Problems to work on ::
A. Transcribe the article on the San Francisco Bay-Delta ecological crisis from "Disparaged as a" up to and including "can’t be overemphasized.".
B. Pick up the article on the San Francisco Bay-Delta ecological crisis after its final sentence and carry it forward.

Text ::
BEGIN

Delta’s worst-ever ecological crisis spurred by water diversions and exports
The comments were filed at a time when the San Francisco Bay-Delta Estuary is in its worst ecological crisis in history, largely due to water exports and the oversubscription of water in California.
Sacramento River fall-run Chinook salmon salmon populations, along with the Klamath/Trinity salmon runs, have collapsed, resulting in the closure of ocean and river salmon fishing in California last year and probably again this year.
Massive water diversions south of the Delta to agribusiness oligarchs and water brokers and abysmal state and federal water management of reservoirs and Central Valley rivers have also pushed endangered Sacramento River winter-run and spring-run Chinook salmon closer and closer to extinction.
Meanwhile, endangered Delta Smelt, an indicator species that demonstrates the health of the estuary ecosystem, are now virtually extinct in the wild. Zero Delta Smelt were collected in the CDFW’s Fall Midwater Trawl Survey for the sixth year in a row in 2023: www.dailykos.com/…
Once the most abundant species in the entire estuary, the Delta Smelt population has plummeted due to massive water diversions from the Delta, combined with toxics, water pollution and invasive species.
Disparaged as a “little minnow” by agribusiness oligarchs, Big Ag-owned politicians and right wing talking heads like Sean Hannity, the important role this fish plays in the ecosystem can’t be overemphasized.
”Delta Smelt are the thread that ties the Delta together with the river system,” said Caleen Sisk, Chief of the Winnemem Wintu Tribe. “We all should understand how that affects all the water systems in the state. They are the irreplaceable thread that holds the Delta system together with Chinook salmon.”
The 2 to 3 inch fish, found only in the Delta, is an “indicator species” that shows the relative health of the San Francisco Bay/Delta ecosystem. The Delta smelt is listed as “endangered” under both the federal Endangered Species Act and the California Endangered Species Act.

END

(Records drawn from a dataset)
BEGIN

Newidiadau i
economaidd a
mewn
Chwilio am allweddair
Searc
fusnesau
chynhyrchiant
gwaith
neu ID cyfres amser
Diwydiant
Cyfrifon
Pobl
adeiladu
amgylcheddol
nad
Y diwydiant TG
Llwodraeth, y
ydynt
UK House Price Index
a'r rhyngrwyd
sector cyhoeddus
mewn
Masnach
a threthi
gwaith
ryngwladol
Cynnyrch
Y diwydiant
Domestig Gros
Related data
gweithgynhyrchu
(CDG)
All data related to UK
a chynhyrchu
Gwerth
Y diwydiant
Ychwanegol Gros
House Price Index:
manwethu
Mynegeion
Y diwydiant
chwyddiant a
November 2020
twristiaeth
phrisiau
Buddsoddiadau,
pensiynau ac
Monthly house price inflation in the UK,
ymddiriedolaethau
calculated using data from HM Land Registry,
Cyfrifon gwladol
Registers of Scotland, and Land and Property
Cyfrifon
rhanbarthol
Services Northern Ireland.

END
BEGIN

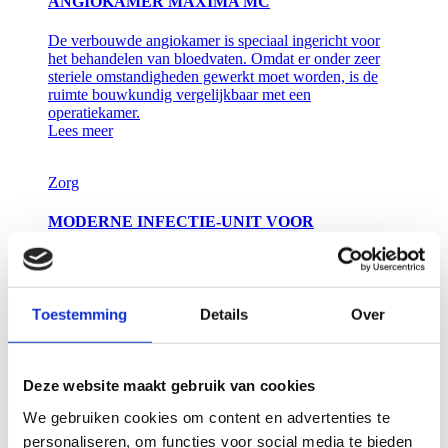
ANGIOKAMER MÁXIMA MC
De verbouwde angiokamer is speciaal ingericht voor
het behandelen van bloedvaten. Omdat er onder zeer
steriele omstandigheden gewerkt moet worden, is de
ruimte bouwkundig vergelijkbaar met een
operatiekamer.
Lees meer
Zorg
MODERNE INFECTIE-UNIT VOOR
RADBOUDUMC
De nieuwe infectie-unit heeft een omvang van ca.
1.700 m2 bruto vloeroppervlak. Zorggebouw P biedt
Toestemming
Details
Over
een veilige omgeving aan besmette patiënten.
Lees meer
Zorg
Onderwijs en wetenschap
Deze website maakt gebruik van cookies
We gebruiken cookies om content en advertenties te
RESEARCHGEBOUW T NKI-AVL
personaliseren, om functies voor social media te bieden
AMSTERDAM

END
BEGIN

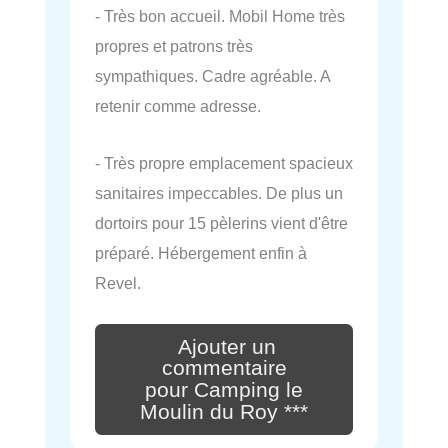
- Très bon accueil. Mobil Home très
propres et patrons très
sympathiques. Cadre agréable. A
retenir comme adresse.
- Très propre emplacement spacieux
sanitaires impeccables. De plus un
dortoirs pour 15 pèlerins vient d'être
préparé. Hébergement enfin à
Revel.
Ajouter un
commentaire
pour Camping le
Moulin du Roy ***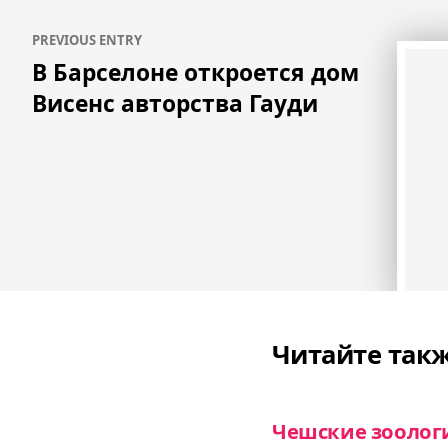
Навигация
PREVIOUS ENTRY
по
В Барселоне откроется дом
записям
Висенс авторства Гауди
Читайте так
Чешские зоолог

END

Answers for each item ::
A.
Disparaged as a “little minnow” by agribusiness oligarchs, Big Ag-owned politicians and right wing talking heads like Sean Hannity, the important role this fish plays in the ecosystem can’t be overemphasized.

B.
When no Delta Smelt are found in six years of a survey that has been conducted since 1967, the estuary is in a serious ecological crisis
“No Delta Smelt were collected at any stations from September through November,” according to Erin Chappell, Regional Manager, Bay Delta Region-3 to Brooke Jacobs, CDFW Branch Chief, and other CDFW staff on December 21. “The 2023 September- November index (0) is tied with 2016 and 2018-2022 as the lowest index in FMWT history.”
She said the absence of Delta Smelt catch in the FMWT is “consistent among other surveys in the estuary.” For example, the Enhanced Delta Smelt Monitoring (EDSM) survey of the U.S. Fish and Wildlife Service (USFWS) caught only 5 Delta Smelt among 10 sampling weeks (between 9/4 and 11/10) comprised of 1,360 tows (U.S. Fish and Wildlife Service 2023).
The near-extinction of Delta Smelt in the wild is part of the larger Pelagic Organism Decline (POD) caused by massive water diversions from the Delta by the state and federal water projects, along with toxics, water pollution and invasive species.
Between 1967 and 2020, the state’s Fall Midwater Trawl abundance indices for striped bass, Delta smelt, longfin smelt, American shad, splittail and threadfin shad have declined by 99.7, 100, 99.96, 67.9, 100, and 95%, respectively, according to the California Sportfishing Protection Alliance.
Taken as five-year averages (1967-71 vs. 2016-20), the declines for striped bass, Delta smelt, longfin smelt, American shad, splittail and threadfin shad are 98.1, 99.8, 99.8, 26.2, 99.3 and 94.3 percent, respectively.
Unless the Water Board and the Gavin Newsom Administration change direction, fish extinction and the destruction of a once robust, fish-filled estuary are likely to be their real “environmental legacy.”